The process of cryogenically deep freezing a musical instrument may seem a bit extreme, but it seems to be just one more way for brass-instrument manufacturers to perfect their craft and build a better product. The piece states: "Stretching metal into the contortions that make up the average trumpet or tuba may upset the alloy’s molecular structure. What was a discernible arrangement of molecules becomes less orderly, and stressed. Heat may make metal more malleable, but it may also spread the molecules. Super-cooling treatments appear to return the molecules to a more orderly arrangement, relieving the stress in the metal." It goes on to state: "Most everyone who has tried a blind listening test picks the treated instrument." Dr. Markoff closes the piece by stating, "…the bottom line is that it makes it sound better."

The material provided by May Belt similarly suggests that the freezing realigns the molecular structure of the material and reduces internal stress patterns, possibly leaving the disc less prone to vibration. Freezing might relax the lattice structure of the polycarbonate substrate distorted by heat and pressure during the pressing process.

Some writers, again in the U.K., have gone as far as to apply this technique to CD players, tuners, interconnects, even speaker and power cables. They have gone on to complain that, were it not for the size constraints, they would have performed this procedure on their amplifiers. I have not tried this -- nor do I know that I will. But if you should try it on any electronics, BE SURE to let any products you freeze sit for several days to dry completely before plugging them in.
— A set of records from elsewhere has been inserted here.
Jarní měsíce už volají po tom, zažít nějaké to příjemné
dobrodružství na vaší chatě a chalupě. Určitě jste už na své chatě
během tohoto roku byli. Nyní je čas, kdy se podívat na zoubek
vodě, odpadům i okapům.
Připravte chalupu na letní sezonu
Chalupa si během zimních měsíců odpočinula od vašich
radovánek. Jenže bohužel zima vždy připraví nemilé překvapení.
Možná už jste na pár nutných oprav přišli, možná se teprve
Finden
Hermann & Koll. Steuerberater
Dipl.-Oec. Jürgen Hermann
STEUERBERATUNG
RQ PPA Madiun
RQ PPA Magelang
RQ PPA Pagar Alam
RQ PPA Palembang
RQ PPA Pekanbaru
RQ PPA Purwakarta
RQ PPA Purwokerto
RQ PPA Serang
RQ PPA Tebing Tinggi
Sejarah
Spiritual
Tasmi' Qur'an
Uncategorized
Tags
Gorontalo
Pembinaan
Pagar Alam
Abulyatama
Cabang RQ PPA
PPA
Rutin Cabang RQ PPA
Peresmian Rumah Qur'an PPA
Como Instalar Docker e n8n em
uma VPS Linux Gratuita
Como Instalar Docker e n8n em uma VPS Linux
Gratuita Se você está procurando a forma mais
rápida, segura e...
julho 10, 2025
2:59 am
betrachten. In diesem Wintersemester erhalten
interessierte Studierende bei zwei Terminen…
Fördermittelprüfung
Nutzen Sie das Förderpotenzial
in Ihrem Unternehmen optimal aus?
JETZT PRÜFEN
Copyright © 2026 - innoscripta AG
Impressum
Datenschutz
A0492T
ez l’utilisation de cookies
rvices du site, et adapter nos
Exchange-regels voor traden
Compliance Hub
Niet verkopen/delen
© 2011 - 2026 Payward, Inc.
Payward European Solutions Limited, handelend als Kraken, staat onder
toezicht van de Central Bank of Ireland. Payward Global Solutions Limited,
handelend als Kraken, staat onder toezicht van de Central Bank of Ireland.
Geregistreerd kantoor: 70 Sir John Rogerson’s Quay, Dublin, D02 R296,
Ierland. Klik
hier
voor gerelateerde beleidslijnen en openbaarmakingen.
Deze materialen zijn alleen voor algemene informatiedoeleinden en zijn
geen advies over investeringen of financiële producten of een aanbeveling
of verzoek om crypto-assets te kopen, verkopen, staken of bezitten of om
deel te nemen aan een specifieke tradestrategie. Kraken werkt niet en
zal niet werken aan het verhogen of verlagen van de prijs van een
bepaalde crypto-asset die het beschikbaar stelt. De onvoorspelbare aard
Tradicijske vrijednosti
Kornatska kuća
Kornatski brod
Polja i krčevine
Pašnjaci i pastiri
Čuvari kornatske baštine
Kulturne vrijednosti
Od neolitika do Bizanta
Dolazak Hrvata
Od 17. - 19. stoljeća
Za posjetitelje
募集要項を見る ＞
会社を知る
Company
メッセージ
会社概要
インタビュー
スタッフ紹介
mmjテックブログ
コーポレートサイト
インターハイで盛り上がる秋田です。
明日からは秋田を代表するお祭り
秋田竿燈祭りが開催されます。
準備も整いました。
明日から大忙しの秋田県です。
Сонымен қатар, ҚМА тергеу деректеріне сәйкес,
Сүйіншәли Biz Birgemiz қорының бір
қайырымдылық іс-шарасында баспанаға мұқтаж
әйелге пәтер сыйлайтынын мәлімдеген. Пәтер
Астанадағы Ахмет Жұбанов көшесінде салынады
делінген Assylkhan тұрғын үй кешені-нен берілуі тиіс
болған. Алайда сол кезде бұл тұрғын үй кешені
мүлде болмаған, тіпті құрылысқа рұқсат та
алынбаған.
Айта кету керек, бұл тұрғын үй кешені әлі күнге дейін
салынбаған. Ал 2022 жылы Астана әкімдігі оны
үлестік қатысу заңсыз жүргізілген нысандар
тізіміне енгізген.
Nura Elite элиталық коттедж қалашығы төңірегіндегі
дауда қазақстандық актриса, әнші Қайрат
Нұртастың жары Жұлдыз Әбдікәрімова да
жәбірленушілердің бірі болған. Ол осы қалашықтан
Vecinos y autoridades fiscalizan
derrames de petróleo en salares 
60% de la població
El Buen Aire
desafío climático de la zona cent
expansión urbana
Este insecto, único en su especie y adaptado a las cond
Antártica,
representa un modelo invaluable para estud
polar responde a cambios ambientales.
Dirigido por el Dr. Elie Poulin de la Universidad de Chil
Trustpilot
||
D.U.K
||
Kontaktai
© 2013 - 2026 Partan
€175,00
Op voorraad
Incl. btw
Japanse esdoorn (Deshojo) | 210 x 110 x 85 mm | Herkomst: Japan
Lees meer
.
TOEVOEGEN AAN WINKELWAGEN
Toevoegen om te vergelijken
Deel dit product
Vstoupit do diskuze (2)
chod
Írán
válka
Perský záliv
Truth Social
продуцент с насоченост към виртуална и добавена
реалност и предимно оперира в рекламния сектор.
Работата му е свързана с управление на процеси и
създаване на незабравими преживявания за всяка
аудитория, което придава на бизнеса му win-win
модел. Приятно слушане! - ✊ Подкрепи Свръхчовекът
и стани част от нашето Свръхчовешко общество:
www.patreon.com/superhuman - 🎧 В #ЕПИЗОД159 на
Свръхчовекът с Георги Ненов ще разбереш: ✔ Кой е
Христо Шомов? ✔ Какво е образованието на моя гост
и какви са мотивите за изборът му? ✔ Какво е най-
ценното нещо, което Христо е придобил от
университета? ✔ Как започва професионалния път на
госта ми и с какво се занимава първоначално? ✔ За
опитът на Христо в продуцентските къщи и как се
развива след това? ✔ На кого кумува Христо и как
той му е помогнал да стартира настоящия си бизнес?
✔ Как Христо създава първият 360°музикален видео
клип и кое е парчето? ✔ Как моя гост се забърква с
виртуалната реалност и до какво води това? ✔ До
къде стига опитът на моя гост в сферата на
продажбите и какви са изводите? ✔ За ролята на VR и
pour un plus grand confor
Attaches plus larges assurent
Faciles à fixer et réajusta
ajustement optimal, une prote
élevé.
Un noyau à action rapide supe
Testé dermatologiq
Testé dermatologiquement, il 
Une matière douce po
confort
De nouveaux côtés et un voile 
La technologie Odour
No letters about blown up or damaged gear if you go this route. I WILL NOT be held in any way responsible. You do this at your own risk.

CD manufacturer Philips has gone on record as saying that they have tested the claims, but they found no measurable differences between frozen and unfrozen discs. Well shucks, why doesn’t that surprise me? You can’t measure the differences between many audio cables either, but the audible differences are undeniable and quite easily heard. Their spokesman said, "Freezing is like a placebo in medicine -- it’s all in the mind. But if hi-fi buffs think it sounds better, who are we to argue?" Sage advice. Why not see for yourself? Enjoy.